Great, I thought. Another guest would help me to stay focused and coherent.

When we went live on air, I suddenly realized that the astronomer was none other than the member of the once-secret planet-definition committee, live from Prague! It had been an even longer day for him than it had been for me.

He seemed tired, and he definitely didn’t seem happy. He talked about how he thought the vote had done a disservice to astronomy. I said I thought astronomy had done a great service to the world.

He said that he was sad that no one would ever again be able to discover a new solar system planet under the current definition.

“You know,” I said, over the radio to him half a world away, “when you tell me that no one will ever discover a planet again, I just take that as a challenge.”

Over the course of the radio show, we both answered questions from callers. It was becoming clear that the idea that Pluto was no longer a planet was not going to be an easy sell.

Throughout the hour, the host collected suggestions for a new mnemonic for remembering the order of the planets. Some gave a slight modification of the previous standard—My Very Educated Mother Just Served Us Nine Pizzas—by turning “Nine Pizzas” into “Nachos” or into “Nothing,” which was a bit funnier. But the best mnemonic, and the one that I still tell people to use to this day, sent in by an anonymous listener, sums up the feelings that would envelop much of the world over the next days, weeks, and months:

Mean Very Evil Men Just Shortened Up Nature.

Chapter Thirteen

DISCORD AND STRIFE

Keeping Pluto dead has taken a lot of work.

In the days, months, and years since the decision was made, I’ve been accosted on the street, cornered on airplanes, harangued by e-mail, with everyone wanting to know: Why did poor Pluto have to get the boot? What did Pluto ever do to you?

It is at these moments that I am most happy that astronomers ignored my initial advice to simply keep Pluto and add Xena and forget about a scientific definition. I am thrilled that astronomers instead chose to put a scientific foundation behind what most people think they mean when they say the word planet. They don’t mean “everything the size of Pluto and larger,” and they certainly don’t mean “everything round.” Instead, when people say “planet,” they mean, I believe, “one of a small number of large important things in our solar system.”

My job is just to explain the solar system as it actually is. People, I think, will then realize themselves that Pluto is not one of these large important things in our solar system.

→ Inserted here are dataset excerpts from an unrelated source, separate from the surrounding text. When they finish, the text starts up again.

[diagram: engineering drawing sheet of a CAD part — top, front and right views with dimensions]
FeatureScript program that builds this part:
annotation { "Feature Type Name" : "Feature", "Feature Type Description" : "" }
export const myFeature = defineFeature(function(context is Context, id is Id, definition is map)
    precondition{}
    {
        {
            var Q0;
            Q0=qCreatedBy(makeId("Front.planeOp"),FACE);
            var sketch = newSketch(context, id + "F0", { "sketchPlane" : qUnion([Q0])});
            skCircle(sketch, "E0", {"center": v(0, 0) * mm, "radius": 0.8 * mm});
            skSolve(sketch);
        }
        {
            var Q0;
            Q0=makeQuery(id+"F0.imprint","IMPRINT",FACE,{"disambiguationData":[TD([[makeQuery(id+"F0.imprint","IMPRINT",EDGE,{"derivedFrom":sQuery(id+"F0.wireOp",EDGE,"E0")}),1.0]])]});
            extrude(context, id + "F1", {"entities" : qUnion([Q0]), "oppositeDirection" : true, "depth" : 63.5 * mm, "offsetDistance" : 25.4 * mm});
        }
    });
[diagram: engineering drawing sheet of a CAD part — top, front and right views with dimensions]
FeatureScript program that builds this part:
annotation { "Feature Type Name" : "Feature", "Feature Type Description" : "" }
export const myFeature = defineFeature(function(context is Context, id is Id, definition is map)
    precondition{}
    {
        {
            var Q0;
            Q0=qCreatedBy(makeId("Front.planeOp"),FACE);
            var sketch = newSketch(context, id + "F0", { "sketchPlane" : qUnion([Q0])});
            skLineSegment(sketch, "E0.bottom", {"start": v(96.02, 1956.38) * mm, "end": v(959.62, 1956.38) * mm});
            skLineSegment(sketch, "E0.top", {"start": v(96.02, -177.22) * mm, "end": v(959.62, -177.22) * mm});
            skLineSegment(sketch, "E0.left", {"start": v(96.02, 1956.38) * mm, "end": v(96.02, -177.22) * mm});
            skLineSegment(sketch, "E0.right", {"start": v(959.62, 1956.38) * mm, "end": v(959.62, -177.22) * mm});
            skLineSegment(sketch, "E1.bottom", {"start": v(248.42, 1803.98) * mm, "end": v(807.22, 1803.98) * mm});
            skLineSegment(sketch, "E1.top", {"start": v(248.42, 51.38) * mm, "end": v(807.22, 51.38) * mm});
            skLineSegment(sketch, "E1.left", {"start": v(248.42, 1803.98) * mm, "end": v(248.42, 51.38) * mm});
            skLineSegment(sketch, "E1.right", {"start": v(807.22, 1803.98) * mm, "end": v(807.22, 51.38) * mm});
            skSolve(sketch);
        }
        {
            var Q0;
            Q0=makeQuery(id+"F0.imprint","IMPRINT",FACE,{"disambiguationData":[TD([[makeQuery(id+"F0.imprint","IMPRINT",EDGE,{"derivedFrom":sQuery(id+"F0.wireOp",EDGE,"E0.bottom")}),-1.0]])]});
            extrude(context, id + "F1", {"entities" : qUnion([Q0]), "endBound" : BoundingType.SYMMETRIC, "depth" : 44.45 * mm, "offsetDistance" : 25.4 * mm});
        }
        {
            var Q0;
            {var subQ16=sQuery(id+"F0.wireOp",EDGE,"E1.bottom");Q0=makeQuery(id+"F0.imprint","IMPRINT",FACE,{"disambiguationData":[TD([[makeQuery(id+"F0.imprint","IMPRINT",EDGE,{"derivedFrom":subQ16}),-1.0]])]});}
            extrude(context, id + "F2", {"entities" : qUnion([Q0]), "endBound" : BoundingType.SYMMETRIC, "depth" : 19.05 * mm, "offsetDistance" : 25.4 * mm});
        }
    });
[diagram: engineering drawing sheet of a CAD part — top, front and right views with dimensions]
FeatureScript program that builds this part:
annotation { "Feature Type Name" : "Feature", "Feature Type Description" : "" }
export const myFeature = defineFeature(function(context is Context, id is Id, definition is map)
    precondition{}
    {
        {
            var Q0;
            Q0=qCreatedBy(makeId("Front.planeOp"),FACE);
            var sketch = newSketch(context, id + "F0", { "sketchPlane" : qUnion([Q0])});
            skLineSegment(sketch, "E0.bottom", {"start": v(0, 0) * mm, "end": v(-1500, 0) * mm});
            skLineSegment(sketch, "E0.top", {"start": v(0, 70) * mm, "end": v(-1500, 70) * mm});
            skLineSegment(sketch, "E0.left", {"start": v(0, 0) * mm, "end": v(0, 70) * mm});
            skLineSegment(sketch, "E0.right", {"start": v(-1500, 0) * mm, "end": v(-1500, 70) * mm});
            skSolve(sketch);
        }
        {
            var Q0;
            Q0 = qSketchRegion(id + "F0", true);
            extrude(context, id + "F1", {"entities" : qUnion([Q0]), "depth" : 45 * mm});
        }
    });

Here is what I say to people:

Many astronomers, tired of the endless debates before and after the demotion of Pluto, will tell you that, in the end, none of this matters. Whether Pluto is a planet or not is simply a question of semantics. Definitions like this are unimportant, they will say. I, however, will tell you the opposite. The debate about whether or not Pluto is a planet is critical to our understanding of the solar system. It is not semantics. It is fundamental classification.

Classification is one of the first processes in understanding something scientifically. Whenever scientists are confronted with a new set of phenomena, they will inevitably, even subconsciously, begin to classify. As more and more things are discovered, the classifications will then be modified or revised or even discarded to better fit what is being observed and what they are trying to understand. Classification is the way that we take the infinite variability of the natural world and break it down into smaller chunks that we can ultimately understand.

So how should we classify the solar system? It’s hard, because we are sitting in the middle of it and have known planets our whole lives. But let’s try to do it from the perspective of someone who has never seen a planet before. Imagine that you are an alien who has lived your whole life on a spaceship traveling from a distant star to the sun. You don’t know that planets exist.